Isto é, se nessa busca os EUA tiverem que sabotar o Mercosul, eles o farão com a maior naturalidade, mas isso não significa que seja esse o objetivo. "Os EUA vão fazer o que eles sempre fizeram, buscar o seu autointeresse", afirma. "E o interesse dos EUA está muito distante daqui."

"Embora seja óbvio que os EUA não querem perder a América do Sul […] — têm lutado e vão buscar evitar a influência da China —, já é tarde. A China hoje é muito mais relevante para o Mercosul e para os países latino-americanos do que os EUA."

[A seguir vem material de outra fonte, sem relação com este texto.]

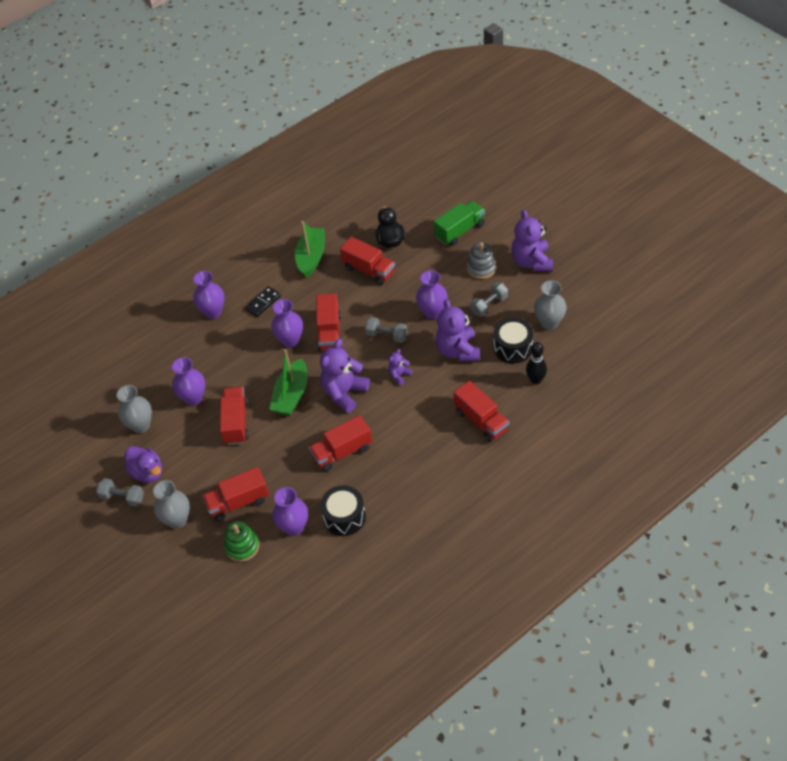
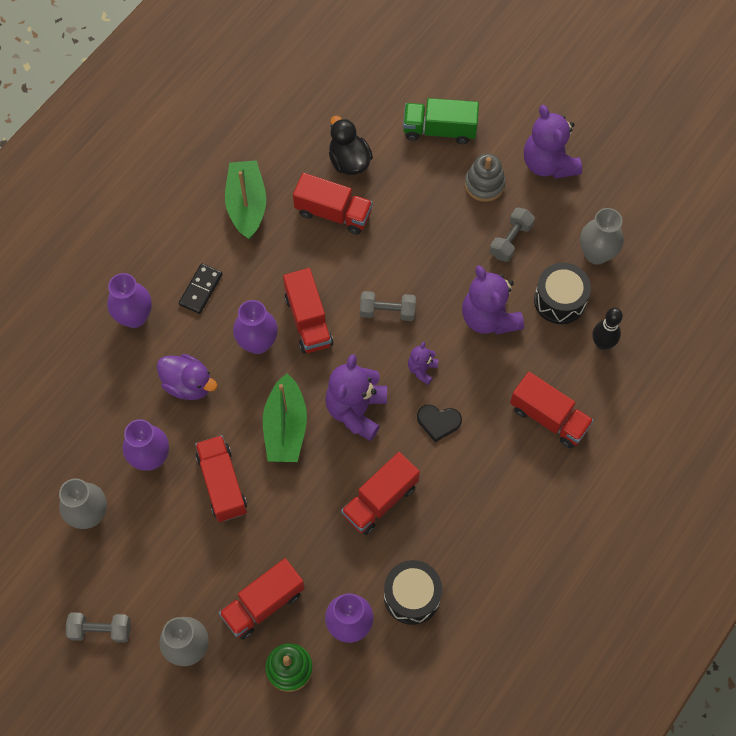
camera: 20 degrees left, 15 degrees up
purple duck [125,446,162,483] -> purple duck moved to [157,354,217,400]
purple vase [416,270,448,319] -> none
green truck [434,201,485,246] -> green truck turned 120 degrees counterclockwise [403,98,479,144]
none -> black heart [417,405,462,442]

Monteiro reitera que a preocupação brasileira com a questão se dá porque "o Brasil seria mais ou menos o país desenvolvido no comércio com a Argentina". "A gente não exporta soja para a Argentina, a gente não exporta carne para a Argentina. Mas a gente exporta carros e autopeças. Então é uma relação na qual o Brasil se beneficia."
Dessa forma, uma das "cartas de barganha" que o Brasil poderia usar para evitar a perda de mercado argentino para os EUA seria o trigo. O Brasil tem uma necessidade de cerca de 12 milhões de toneladas de trigo, sendo que produz domesticamente apenas metade disso. O resto precisa ser importado. Outra carta é a importação de carne.

"A gente poderia deixar de importar da Argentina. A gente poderia, por exemplo, se quusesse continuar importando, importar do Uruguai ou até mesmo do Paraguai, que também são dois grandes produtores de carne. O Brasil tem condições de negociar melhores termos. O Brasil tem cartas para tentar barganhar."